Oxidative Stress Induced by Loss of Superoxide Dismutases Leads to Activation of No‐Go Decay

Reactive oxygen species (ROS) are known to cause oxidative damage in the cell and have been connected to many neurodegenerative diseases, such as amyotrophic lateral sclerosis (ALS) and cancer. Superoxide dismutases (SODs) are a group of enzymes that act to prevent oxidative damage from ROS by converting O 2 − to H 2 O 2 . In Saccharomyces cerevisiae, there are two SOD proteins that are expressed, each of which is conserved in humans. Sod1p is a cytoplasmic Cu/Zn coordinated enzyme, whereas Sod2p coordinates Mn 2+ and localizes to mitochondria. Although there is significant data showing that loss of SOD proteins allows for high levels of intracellular oxidation, it is unknown what effects that would have on the translating pool of mRNA. Current work has revealed that strains lacking Sod1p have a moderate decrease in general translation and an increase in P‐body assembly.

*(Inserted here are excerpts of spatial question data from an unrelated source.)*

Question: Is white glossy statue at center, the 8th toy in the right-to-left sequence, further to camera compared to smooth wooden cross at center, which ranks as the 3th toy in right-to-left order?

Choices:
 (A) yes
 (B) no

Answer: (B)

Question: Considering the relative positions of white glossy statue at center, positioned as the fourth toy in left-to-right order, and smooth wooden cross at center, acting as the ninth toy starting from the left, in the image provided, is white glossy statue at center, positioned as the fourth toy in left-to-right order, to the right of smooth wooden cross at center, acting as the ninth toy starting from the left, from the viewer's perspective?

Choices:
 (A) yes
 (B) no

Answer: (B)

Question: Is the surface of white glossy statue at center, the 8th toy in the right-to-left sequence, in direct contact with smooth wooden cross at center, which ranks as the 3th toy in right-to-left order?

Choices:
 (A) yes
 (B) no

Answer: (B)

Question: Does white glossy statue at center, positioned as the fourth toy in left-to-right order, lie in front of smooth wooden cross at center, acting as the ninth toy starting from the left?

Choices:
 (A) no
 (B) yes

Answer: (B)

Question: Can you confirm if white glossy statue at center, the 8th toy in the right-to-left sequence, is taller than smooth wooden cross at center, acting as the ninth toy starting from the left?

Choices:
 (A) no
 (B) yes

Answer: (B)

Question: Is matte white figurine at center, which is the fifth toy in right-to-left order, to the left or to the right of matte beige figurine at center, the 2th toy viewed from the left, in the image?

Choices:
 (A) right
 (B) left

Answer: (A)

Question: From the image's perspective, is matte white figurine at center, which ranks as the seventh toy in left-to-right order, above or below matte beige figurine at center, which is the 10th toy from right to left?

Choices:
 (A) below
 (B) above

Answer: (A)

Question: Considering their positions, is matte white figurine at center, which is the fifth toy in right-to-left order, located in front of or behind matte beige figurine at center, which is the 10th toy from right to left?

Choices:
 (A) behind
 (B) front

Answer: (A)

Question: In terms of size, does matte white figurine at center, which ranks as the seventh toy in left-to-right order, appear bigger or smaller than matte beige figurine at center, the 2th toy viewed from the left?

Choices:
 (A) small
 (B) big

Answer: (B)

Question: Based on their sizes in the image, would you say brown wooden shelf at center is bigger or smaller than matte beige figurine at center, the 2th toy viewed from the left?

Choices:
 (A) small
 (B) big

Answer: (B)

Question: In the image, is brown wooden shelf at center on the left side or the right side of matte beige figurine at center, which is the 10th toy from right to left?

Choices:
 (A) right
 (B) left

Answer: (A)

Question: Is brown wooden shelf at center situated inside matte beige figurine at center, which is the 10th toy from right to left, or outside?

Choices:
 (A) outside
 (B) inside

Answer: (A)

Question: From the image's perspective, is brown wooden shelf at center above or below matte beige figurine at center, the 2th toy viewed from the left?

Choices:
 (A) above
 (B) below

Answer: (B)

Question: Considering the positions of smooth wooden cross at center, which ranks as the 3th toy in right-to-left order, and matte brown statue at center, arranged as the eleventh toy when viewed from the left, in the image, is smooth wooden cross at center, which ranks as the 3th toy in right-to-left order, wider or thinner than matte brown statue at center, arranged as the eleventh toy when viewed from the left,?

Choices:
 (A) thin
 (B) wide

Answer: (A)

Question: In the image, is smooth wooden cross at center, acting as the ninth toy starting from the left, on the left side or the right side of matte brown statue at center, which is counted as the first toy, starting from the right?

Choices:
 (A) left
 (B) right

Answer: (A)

Furthermore, this reduction in translation is likely due to the formation of 8‐oxo(G) bases in mRNA, which can cause ribosome stalls leading to the subsequent activation of the No‐Go quality control pathway. No‐Go decay is mediated by the proteins Dom34p and Hbs1p, which act together to remove stalled ribosomes and promote endonucleolytic cleavage of the mRNA at the stall site. The 3′ fragment of mRNA is then localized to P‐bodies to be degraded 5′ to 3′ by Xrn1p, whereas the 5′ fragment is degraded by the cytoplasmic exosome. Sod2p performs a similar role to Sod1p, as it also converts O 2 − to H 2 O 2 , and plays an important role in preventing the formation of strong oxidant peroxynitrate (ONOO − ). Given that it localizes to mitochondria, a loss of Sod2p would result in higher levels of mitochondrially derived ROS. To determine the effect of mitochondrially derived ROS on the translating pool of mRNA, both general translation and P‐body assembly will be analyzed in strains lacking Sod2p. If general translation is reduced and P‐body assembly is increased, then it will be ascertained whether No‐Go Decay is being upregulated in the absence of Sod2p. To perform this analysis, double mutant strains lack both Sod2p and No‐Go Decay will be created and further analyzed for general translational control and P‐body assembly.